La operación que rescató el legado de un viejo faraón y un humilde pastor.
El rey está sentado y aún así mide 20 metros de altura. Y se ha multiplicado por cuatro, en dos parejas separadas por el acceso al templo donde lo volvemos a encontrar ocho veces, deificado y con el aspecto de Osiris, señor del inframundo.
Ha penetrado la montaña, si lo vemos por detrás, parece una inmensa duna de diseño, con líneas rectas y ángulos precisos. Esta colosal obra producto del talento ingenieril y artístico de hace 3200 años ha sido montada, en realidad, hace apenas medio siglo.
Está en el rincón más remoto de Egipto, Nilo arriba, a pocos kilómetros de la frontera con Sudán.
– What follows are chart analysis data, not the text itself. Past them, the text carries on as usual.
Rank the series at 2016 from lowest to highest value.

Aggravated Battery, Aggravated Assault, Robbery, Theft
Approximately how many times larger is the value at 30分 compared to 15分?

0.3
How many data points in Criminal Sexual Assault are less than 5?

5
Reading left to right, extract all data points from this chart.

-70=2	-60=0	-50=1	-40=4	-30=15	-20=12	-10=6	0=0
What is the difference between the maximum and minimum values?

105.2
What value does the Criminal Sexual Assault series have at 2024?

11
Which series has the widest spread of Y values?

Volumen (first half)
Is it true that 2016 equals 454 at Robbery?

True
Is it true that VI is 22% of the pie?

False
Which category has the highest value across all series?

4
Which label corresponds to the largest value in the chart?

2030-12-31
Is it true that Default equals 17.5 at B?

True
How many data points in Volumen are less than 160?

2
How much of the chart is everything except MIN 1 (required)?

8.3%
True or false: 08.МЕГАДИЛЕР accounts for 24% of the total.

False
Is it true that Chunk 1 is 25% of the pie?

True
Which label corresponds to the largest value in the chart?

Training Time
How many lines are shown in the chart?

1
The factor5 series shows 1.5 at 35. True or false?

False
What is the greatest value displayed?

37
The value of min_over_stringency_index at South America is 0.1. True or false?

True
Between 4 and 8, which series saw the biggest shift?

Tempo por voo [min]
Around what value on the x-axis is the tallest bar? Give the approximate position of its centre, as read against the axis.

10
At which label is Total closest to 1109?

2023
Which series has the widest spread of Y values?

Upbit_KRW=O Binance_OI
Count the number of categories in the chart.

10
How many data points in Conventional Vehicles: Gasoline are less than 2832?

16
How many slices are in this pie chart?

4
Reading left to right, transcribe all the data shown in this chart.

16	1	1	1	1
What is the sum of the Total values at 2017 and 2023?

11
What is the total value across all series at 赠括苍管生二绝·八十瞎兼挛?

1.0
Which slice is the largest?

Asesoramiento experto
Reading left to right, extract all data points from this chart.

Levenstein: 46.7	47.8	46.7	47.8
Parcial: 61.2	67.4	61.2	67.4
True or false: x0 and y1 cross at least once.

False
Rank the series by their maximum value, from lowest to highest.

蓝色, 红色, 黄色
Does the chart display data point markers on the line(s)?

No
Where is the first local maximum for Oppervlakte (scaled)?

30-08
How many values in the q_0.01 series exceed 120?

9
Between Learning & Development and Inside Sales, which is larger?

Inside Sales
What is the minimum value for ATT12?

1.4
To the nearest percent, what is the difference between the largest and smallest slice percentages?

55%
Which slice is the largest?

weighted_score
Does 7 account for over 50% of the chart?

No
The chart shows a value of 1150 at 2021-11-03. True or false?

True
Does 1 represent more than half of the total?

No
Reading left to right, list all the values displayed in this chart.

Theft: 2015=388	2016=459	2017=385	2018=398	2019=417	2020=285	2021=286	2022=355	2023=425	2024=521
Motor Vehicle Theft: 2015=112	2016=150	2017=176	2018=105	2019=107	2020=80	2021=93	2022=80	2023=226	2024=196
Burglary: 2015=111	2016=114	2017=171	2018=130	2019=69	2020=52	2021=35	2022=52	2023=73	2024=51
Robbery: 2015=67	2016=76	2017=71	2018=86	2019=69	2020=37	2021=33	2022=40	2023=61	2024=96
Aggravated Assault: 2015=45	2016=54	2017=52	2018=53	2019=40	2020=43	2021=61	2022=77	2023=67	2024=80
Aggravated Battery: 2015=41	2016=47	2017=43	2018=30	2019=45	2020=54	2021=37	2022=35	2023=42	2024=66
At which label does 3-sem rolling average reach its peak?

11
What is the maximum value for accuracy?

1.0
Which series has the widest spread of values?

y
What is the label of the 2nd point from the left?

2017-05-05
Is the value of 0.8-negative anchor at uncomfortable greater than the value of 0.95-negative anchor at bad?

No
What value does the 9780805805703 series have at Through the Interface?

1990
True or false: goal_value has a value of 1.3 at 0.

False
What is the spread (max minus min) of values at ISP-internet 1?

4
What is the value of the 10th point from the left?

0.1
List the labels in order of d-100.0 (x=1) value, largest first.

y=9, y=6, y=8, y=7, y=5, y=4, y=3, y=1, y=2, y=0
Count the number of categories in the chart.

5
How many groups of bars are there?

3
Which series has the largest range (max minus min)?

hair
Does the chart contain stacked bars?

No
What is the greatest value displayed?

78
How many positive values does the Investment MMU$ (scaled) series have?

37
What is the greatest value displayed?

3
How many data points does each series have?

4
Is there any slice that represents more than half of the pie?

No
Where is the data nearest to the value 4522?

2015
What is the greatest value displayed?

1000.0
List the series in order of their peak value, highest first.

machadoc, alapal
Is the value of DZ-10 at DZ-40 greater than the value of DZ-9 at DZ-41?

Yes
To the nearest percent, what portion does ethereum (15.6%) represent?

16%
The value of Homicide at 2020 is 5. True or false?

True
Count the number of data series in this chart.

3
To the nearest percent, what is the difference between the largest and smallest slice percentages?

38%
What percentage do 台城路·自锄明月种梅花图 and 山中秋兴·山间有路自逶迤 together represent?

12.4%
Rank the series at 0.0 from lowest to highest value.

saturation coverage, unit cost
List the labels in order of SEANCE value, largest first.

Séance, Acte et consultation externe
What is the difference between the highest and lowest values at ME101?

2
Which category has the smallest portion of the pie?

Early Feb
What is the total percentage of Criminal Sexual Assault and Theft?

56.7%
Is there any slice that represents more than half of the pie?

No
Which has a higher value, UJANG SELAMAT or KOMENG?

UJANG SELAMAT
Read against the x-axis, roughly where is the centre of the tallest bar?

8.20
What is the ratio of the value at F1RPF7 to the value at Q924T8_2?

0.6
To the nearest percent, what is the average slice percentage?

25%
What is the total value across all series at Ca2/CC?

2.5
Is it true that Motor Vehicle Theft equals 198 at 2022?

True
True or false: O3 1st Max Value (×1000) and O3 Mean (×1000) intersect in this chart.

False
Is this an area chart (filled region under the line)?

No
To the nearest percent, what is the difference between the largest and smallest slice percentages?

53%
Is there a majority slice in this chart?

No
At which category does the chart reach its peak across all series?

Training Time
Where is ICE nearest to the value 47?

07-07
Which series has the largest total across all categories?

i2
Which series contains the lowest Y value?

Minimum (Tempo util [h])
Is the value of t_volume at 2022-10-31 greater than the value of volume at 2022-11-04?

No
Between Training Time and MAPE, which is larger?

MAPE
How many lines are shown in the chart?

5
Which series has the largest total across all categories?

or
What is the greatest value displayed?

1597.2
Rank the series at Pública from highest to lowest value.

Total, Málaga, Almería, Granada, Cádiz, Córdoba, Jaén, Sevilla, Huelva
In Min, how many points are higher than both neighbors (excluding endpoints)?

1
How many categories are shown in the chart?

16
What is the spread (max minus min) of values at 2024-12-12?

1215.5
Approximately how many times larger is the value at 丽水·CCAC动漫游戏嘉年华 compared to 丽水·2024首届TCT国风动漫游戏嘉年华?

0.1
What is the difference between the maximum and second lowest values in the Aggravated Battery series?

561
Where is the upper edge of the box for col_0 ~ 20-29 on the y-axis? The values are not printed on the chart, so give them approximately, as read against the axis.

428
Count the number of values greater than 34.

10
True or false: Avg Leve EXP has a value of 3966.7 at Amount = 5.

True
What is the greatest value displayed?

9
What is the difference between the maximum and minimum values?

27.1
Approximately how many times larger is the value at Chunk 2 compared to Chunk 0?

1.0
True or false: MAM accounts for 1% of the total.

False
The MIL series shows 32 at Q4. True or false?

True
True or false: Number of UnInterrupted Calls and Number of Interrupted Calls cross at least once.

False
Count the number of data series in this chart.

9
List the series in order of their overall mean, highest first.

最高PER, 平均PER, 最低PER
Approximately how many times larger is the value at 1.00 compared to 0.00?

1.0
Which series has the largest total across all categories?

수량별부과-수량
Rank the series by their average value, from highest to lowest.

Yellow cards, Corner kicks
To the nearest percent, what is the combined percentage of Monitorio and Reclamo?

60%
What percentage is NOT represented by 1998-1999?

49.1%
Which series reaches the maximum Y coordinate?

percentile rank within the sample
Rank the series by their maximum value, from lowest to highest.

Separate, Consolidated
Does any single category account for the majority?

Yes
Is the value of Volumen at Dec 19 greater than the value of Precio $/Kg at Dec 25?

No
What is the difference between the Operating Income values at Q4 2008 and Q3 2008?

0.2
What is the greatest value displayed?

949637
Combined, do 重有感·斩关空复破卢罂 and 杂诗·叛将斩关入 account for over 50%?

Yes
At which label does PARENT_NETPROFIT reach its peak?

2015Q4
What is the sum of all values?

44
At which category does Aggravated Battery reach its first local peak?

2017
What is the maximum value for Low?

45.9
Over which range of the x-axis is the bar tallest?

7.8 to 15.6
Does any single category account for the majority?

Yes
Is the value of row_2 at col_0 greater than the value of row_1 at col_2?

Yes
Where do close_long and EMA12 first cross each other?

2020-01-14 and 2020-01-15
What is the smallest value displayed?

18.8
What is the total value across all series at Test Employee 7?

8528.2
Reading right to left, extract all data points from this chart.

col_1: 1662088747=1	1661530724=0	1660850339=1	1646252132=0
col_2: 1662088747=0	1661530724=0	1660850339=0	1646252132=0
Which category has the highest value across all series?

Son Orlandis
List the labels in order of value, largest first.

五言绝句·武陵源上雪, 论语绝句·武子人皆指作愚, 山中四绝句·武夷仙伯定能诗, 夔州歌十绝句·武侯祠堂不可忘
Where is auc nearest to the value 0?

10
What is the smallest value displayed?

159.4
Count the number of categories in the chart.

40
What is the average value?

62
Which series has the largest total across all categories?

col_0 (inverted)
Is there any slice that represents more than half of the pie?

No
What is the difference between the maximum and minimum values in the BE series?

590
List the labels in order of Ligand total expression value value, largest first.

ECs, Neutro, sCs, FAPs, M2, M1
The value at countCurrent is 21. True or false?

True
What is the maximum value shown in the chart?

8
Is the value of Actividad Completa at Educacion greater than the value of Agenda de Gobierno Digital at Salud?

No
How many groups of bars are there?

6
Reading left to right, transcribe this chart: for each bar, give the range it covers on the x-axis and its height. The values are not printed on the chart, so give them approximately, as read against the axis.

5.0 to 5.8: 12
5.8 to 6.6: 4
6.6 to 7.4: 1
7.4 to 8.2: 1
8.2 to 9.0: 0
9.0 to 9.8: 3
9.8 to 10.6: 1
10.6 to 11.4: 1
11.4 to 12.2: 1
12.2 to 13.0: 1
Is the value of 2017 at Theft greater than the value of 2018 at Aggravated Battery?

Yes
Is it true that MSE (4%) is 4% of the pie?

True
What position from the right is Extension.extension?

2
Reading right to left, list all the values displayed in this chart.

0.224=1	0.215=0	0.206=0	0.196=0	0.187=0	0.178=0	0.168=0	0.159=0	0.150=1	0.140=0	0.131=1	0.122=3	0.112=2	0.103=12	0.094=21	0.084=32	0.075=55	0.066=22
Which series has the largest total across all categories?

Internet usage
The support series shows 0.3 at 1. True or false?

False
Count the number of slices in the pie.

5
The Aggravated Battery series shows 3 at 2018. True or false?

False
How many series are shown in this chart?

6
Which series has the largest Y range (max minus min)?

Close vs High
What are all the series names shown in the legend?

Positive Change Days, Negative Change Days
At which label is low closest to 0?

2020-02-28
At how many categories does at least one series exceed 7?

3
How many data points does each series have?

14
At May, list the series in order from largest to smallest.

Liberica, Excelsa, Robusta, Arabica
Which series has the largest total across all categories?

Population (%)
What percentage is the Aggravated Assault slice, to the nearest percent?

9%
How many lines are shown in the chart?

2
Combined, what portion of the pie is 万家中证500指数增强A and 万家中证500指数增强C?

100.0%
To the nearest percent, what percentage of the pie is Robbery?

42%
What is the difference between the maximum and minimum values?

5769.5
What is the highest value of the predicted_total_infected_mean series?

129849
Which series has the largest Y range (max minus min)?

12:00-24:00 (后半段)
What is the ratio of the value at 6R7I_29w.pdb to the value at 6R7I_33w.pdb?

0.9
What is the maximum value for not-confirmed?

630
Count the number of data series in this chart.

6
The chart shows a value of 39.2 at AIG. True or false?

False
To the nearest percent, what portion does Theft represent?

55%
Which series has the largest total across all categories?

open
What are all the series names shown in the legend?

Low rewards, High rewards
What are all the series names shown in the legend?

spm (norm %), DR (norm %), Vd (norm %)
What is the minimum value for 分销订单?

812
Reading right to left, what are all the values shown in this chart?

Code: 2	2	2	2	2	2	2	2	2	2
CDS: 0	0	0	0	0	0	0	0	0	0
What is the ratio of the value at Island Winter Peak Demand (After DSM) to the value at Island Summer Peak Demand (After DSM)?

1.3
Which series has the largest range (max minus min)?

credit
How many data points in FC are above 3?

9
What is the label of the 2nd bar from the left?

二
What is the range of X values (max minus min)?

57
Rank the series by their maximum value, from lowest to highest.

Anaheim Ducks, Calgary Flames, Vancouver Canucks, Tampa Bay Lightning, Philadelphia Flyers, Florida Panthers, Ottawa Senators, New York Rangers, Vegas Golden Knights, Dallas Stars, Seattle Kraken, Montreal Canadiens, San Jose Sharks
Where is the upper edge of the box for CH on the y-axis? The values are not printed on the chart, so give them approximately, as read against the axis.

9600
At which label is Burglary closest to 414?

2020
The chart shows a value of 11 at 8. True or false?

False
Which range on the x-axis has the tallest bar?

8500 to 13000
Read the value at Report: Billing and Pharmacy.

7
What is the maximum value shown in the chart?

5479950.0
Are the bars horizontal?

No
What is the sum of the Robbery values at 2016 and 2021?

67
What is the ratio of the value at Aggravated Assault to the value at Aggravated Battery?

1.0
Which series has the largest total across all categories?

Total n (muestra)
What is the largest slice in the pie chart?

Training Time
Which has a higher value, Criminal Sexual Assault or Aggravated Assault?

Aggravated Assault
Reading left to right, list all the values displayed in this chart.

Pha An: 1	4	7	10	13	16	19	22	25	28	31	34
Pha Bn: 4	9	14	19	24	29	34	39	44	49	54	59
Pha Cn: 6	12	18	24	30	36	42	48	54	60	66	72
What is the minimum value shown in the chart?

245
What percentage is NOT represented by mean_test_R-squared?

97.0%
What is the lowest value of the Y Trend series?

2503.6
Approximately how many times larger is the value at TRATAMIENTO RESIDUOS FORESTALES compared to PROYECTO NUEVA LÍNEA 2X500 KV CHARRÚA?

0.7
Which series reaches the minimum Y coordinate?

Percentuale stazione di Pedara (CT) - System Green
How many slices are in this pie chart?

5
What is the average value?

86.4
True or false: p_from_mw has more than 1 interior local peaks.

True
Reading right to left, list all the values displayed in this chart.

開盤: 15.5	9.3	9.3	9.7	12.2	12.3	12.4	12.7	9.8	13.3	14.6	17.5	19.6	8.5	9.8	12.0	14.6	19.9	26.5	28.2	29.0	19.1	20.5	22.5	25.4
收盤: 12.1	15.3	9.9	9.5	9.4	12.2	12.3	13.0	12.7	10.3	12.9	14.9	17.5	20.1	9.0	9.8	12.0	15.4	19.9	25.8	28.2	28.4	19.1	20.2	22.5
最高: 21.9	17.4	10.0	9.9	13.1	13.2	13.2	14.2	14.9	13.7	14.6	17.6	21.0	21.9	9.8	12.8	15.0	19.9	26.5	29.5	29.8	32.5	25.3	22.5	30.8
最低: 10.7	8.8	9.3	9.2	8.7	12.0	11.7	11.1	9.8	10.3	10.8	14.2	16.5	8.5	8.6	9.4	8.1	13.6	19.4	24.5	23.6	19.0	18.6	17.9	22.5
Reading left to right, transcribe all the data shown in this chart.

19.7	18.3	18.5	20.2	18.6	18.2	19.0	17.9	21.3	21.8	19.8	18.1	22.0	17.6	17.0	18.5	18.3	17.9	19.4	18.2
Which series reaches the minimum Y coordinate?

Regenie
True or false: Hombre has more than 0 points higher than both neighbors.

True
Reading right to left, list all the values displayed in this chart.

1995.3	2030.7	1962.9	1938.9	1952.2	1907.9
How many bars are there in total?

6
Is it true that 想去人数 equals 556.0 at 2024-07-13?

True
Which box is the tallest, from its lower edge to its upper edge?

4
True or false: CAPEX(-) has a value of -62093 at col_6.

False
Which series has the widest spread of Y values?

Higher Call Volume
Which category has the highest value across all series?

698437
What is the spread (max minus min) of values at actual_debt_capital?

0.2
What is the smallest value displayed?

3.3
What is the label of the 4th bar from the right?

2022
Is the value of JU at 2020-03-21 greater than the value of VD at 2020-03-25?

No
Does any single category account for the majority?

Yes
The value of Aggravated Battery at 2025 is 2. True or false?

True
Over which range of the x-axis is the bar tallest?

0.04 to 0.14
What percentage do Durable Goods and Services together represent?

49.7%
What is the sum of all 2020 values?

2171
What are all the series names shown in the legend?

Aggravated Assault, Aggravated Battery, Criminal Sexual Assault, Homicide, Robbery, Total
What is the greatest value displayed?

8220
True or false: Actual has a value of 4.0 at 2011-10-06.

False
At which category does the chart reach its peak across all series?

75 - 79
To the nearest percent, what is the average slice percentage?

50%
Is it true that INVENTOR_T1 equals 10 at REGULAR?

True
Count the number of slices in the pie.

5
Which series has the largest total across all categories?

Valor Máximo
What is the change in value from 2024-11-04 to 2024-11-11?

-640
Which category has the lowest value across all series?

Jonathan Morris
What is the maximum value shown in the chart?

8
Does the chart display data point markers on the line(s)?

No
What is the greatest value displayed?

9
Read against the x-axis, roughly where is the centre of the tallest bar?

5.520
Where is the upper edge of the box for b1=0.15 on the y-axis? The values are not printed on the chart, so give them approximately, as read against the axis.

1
Fue una muestra de poder de uno de los faraones más soberbios: Ramsés II (1279-1213 a.E.C.). Pero, el tiempo le jugó una bella ironía: esta gran pieza lleva el nombre de un niño pobre de los nubios, una etnia sometida: Abu Simbel.
En 1813, este pastorcito guió al orientalista suizo Jean-Louis Burckhardt hasta este monumento. La humanidad los había olvidado y el desierto, enterrado. Los arqueólogos los recuperaron, pero siglo y medio más tarde se abatía sobre ellos una amenaza más grande: el gobierno del presidente Gamal Abdel Nasser construía la presa con la que el Nilo formaría el mayor lago artificial del mundo (Lago Nasser) y el destino de Abu Simbel era volver a desaparecer.
La operación de rescate, ilustrada con fotografías en el museo de sitio, es un último hito: cientos de albañiles egipcios y un equipo multinacional de arqueólogos e ingenieros pasaron cuatro años (1964 a 1968) cortando los templos en bloques de 20 toneladas que izaron 65 metros y desplazaron otros 200, hasta insertarlos en montañas artificiales.
Así preservaron la gloria del emperados Ramsés II… y el descubrimiento del pequeño Abu Simbel.